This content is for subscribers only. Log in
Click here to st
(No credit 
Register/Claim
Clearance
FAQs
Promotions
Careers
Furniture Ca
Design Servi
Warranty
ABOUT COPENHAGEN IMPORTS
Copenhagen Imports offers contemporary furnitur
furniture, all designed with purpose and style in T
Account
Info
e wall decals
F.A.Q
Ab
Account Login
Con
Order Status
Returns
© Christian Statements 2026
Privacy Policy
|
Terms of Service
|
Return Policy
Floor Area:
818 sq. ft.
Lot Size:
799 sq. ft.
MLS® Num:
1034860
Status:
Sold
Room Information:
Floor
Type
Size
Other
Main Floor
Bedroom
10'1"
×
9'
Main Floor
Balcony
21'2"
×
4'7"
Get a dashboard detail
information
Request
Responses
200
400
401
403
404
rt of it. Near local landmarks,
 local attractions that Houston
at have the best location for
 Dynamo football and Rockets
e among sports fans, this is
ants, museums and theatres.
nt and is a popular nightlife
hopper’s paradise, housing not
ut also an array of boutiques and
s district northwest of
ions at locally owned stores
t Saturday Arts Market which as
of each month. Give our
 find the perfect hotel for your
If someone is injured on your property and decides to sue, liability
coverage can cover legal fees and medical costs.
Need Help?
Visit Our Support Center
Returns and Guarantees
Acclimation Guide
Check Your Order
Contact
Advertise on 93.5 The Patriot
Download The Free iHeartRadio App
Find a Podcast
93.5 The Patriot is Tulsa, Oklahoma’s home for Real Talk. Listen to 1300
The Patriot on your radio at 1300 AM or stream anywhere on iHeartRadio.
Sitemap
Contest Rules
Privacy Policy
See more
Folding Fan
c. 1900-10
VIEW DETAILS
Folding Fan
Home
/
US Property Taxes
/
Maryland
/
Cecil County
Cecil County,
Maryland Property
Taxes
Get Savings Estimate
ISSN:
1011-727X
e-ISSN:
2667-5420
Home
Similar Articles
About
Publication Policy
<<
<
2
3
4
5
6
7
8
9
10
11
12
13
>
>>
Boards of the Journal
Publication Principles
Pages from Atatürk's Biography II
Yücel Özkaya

..........

Task
Could you restate, word for word, every line from the one containing "Returns and Guarantees" through the last line of the records above, and nothing more?

Answer space
Returns and Guarantees
Acclimation Guide
Check Your Order
Contact
Advertise on 93.5 The Patriot
Download The Free iHeartRadio App
Find a Podcast
93.5 The Patriot is Tulsa, Oklahoma’s home for Real Talk. Listen to 1300
The Patriot on your radio at 1300 AM or stream anywhere on iHeartRadio.
Sitemap
Contest Rules
Privacy Policy
See more
Folding Fan
c. 1900-10
VIEW DETAILS
Folding Fan
Home
/
US Property Taxes
/
Maryland
/
Cecil County
Cecil County,
Maryland Property
Taxes
Get Savings Estimate
ISSN:
1011-727X
e-ISSN:
2667-5420
Home
Similar Articles
About
Publication Policy
<<
<
2
3
4
5
6
7
8
9
10
11
12
13
>
>>
Boards of the Journal
Publication Principles
Pages from Atatürk's Biography II
Yücel Özkaya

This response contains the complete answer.